## Tasks for this exercise:
a) Please reproduce the part of the passage on Irish landscape art starting with "The exhibition is" and going on through "by Aer Lingus.".
b) In the records, take the lines starting with the line with "At which label is the value closest to 1052?" and going on through the line with "What is the maximum value shown in the chart?", and write them out again with "value" changed to "figure" and nothing else altered. Return only those lines.

## Source document:
________________________

The final paintings in the section have been
chosen to reflect post-independence Ireland's changing vision of
the land. Seán Keating's iconic paintings reveal a new nation's
reappropriation and modernization of its landscape. A 1945 naïve
work by Gerard Dillon demonstrates how the past centuries of Irish
visual imagery shaped later artists' experience of the landscape.
Responding Today: Contemporary Interpretations
of the West
The concluding section explores how contemporary
artists register both change and continuity in their visual responses
to the Irish landscape. This section presents works by both Irish
and American artists, including a group of artists associated with
the Ballinglen Artists Fellowship in county Mayo. The installation
leads viewers from the edge of the sea towards fields dotted with
farmhouses, small villages, and the remains of deserted cottages,
abandoned big houses, medieval abbeys and Neolithic standing stones.
Realist depictions by Eric Aho, Peter Brooke, Jane Goldman, and
Susan Shatter are juxtaposed with expressionist images by Gwen O'Dowd,
Anne Neely, Donald Teskey, and David Brewster and abstract images
by Jane Proctor. Paintings focused on the formalist language are
compared to works employing postmodern content, including Dorothy
Cross's video Endarken and Kathy Herbert's installation pieces.
The connection between land and memory is
further explored through a model and proposal drawings of architect
Brian Tolle's Irish Hunger Memorial for Battery Park City in New
York, for which turf and a model of an actual famine cottage were
shipped from Ireland. This concluding section demonstrates that
the search for meaning in the Irish landscape continues to inspire
both traditional and strikingly innovative works of art.
The exhibition is organized by Boston College's
McMullen Museum of Art, Center for Irish Programs, Irish Studies.
The project has been underwritten by Boston College with an indemnity
from the Federal Council on the Arts and Humanities, with additional
support from sponsors: patrons of the McMullen Museum, and benefactors:
Cynthia Livingston and the Cultural Relations Committee of Ireland.
Transport provided by Aer Lingus.

________________________

## Extracted records:
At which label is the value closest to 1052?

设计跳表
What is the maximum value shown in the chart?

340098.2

________________________

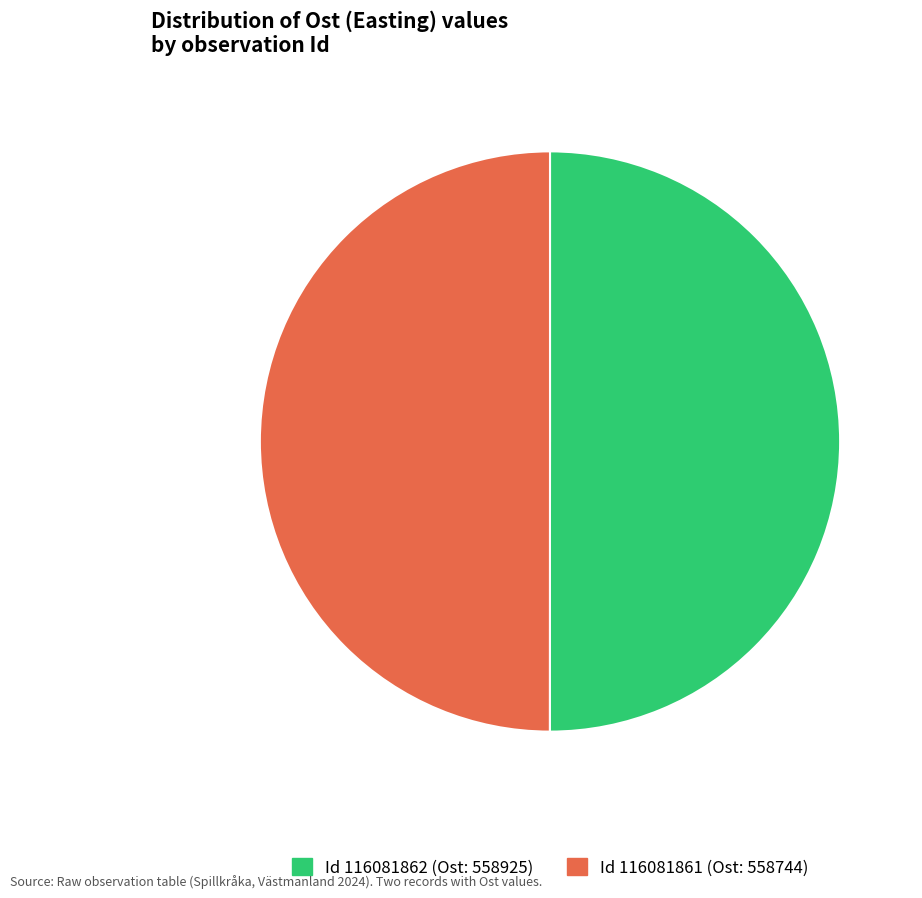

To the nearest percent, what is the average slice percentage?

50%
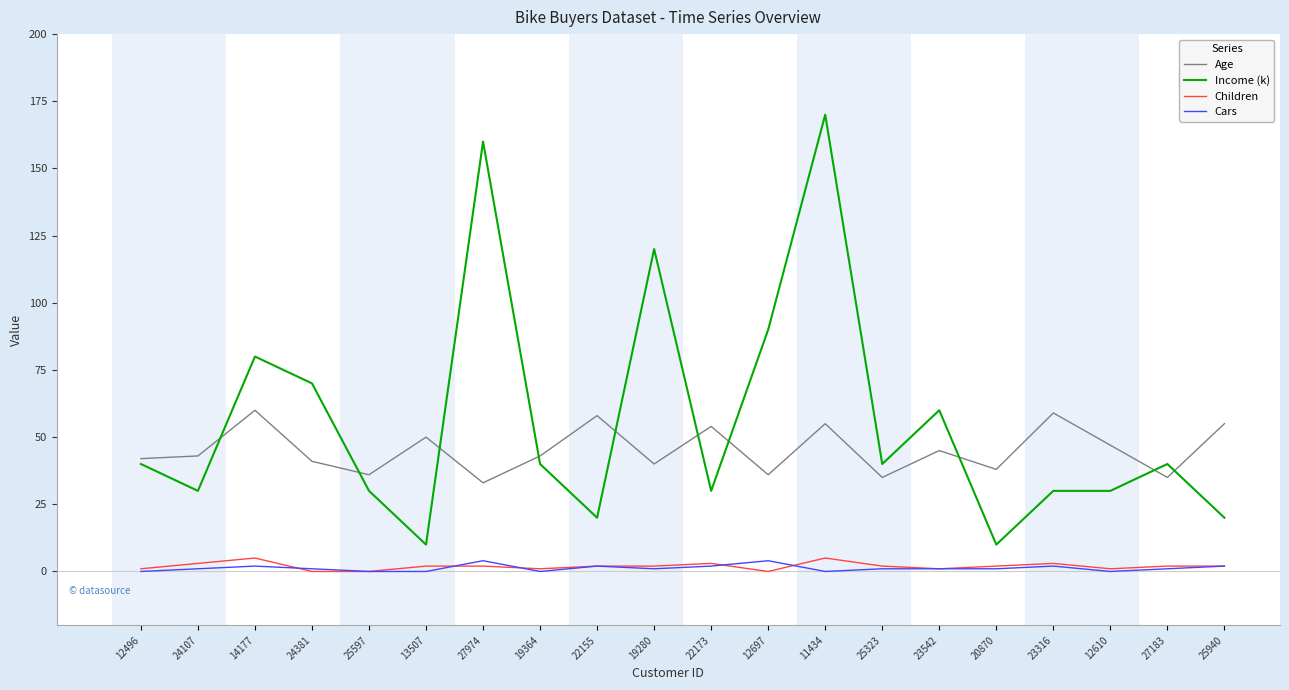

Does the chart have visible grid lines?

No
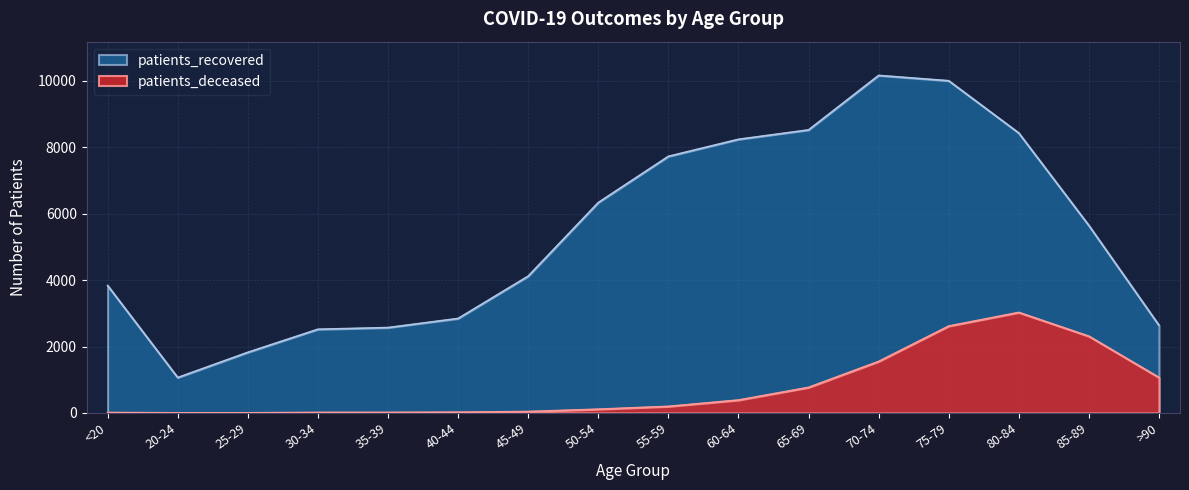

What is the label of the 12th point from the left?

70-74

________________________

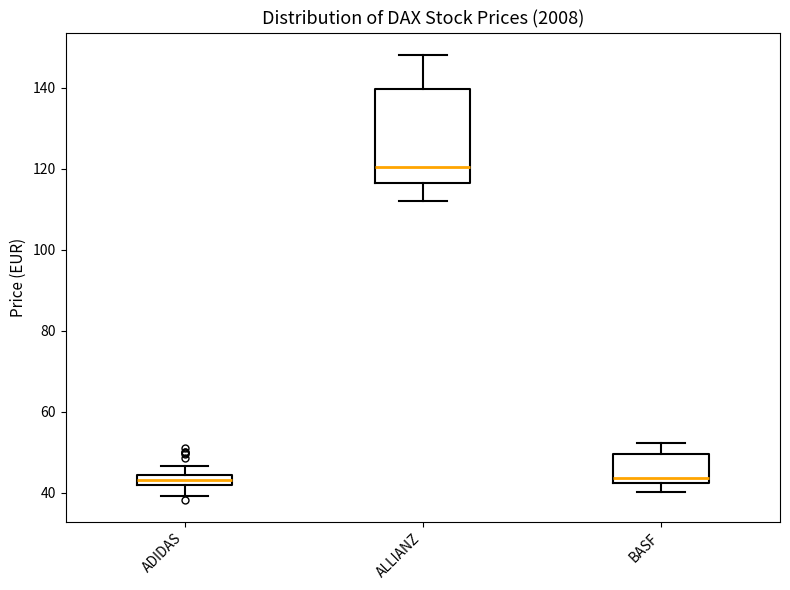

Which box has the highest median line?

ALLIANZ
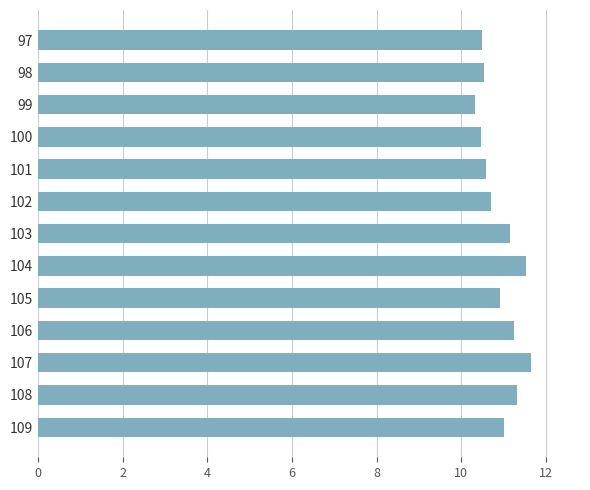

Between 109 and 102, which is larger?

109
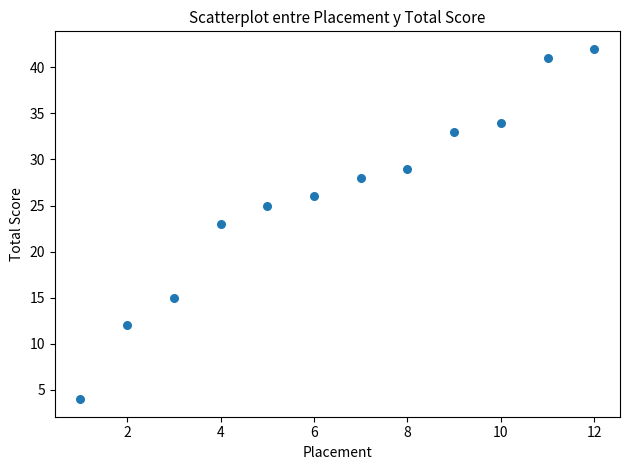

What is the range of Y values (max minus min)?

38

________________________

## Answers to the exercises:
a)
The exhibition is organized by Boston College's
McMullen Museum of Art, Center for Irish Programs, Irish Studies.
The project has been underwritten by Boston College with an indemnity
from the Federal Council on the Arts and Humanities, with additional
support from sponsors: patrons of the McMullen Museum, and benefactors:
Cynthia Livingston and the Cultural Relations Committee of Ireland.
Transport provided by Aer Lingus.

b)
At which label is the figure closest to 1052?

设计跳表
What is the maximum figure shown in the chart?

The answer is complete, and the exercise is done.